#### Work instruction:
A stretch of the entries below is to be set down exactly, running from the line with "lentitud puede ser" through the line with "Anzahl an Flugstunden erbringen. In Vollzeit", both included, and no other line.

►

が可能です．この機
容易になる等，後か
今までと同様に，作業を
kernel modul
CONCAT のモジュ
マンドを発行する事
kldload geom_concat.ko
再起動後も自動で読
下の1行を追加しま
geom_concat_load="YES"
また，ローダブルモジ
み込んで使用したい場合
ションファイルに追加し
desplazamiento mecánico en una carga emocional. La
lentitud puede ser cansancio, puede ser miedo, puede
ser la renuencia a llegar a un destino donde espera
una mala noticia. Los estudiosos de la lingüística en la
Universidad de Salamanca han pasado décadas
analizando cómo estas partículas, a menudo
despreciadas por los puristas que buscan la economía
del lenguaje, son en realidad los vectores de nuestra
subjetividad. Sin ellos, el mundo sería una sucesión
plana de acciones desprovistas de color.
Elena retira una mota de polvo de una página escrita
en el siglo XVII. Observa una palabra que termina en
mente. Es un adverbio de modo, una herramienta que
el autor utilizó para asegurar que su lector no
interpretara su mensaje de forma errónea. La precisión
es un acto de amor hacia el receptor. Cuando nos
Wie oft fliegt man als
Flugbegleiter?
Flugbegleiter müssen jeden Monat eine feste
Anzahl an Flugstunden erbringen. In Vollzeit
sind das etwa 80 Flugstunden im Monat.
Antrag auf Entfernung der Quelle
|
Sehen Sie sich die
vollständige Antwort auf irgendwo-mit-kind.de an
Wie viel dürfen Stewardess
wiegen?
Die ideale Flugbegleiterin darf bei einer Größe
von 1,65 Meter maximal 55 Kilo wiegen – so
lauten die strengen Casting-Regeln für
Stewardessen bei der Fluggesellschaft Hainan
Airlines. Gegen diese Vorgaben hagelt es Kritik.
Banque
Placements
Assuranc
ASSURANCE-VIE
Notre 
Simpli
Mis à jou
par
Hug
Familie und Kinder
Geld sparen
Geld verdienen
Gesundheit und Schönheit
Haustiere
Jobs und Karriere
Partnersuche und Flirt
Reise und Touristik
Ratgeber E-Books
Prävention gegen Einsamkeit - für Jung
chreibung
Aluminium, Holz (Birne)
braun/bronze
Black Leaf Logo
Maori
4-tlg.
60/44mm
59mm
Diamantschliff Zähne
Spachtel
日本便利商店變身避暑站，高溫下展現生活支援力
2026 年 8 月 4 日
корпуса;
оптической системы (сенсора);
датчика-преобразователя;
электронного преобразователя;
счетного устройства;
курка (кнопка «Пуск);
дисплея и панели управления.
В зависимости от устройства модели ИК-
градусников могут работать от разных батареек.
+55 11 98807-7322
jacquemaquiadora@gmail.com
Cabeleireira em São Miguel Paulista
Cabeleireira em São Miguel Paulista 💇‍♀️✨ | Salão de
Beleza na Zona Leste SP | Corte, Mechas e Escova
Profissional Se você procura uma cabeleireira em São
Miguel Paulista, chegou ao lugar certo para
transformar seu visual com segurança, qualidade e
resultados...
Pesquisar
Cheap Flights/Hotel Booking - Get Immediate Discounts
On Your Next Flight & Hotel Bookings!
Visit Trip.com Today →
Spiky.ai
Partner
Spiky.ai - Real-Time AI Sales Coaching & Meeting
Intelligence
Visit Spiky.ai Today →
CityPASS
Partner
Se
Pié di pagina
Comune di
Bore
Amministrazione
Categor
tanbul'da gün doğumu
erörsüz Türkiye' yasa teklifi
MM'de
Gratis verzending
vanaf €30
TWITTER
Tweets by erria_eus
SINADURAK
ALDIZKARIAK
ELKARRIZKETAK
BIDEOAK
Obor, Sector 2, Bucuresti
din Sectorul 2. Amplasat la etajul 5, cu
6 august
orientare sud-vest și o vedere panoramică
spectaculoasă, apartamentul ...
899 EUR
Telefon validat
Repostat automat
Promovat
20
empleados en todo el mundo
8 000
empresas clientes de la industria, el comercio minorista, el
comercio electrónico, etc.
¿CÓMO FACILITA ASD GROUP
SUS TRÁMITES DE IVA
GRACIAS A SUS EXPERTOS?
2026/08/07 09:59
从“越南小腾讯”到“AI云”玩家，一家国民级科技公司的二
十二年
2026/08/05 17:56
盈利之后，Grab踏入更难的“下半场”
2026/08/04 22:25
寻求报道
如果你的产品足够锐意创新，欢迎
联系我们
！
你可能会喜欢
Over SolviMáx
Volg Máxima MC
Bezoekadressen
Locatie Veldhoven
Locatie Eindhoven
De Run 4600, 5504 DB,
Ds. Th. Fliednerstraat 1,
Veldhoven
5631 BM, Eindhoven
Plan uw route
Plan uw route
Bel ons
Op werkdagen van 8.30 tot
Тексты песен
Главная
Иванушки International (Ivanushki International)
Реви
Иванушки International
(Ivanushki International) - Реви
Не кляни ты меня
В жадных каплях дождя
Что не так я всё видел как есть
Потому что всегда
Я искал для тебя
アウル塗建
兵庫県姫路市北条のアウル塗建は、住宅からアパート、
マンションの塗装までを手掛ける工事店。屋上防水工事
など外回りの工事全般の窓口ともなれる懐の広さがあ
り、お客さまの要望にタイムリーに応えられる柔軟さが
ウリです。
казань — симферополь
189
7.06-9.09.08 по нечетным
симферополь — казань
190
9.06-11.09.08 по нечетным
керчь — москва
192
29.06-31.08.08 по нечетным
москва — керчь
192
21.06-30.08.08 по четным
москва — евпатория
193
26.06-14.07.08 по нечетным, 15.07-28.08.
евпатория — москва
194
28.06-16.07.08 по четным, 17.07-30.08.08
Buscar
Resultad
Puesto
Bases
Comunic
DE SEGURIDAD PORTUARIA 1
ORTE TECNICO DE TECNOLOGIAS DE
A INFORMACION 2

◄

#### Result of this task:
lentitud puede ser cansancio, puede ser miedo, puede
ser la renuencia a llegar a un destino donde espera
una mala noticia. Los estudiosos de la lingüística en la
Universidad de Salamanca han pasado décadas
analizando cómo estas partículas, a menudo
despreciadas por los puristas que buscan la economía
del lenguaje, son en realidad los vectores de nuestra
subjetividad. Sin ellos, el mundo sería una sucesión
plana de acciones desprovistas de color.
Elena retira una mota de polvo de una página escrita
en el siglo XVII. Observa una palabra que termina en
mente. Es un adverbio de modo, una herramienta que
el autor utilizó para asegurar que su lector no
interpretara su mensaje de forma errónea. La precisión
es un acto de amor hacia el receptor. Cuando nos
Wie oft fliegt man als
Flugbegleiter?
Flugbegleiter müssen jeden Monat eine feste
Anzahl an Flugstunden erbringen. In Vollzeit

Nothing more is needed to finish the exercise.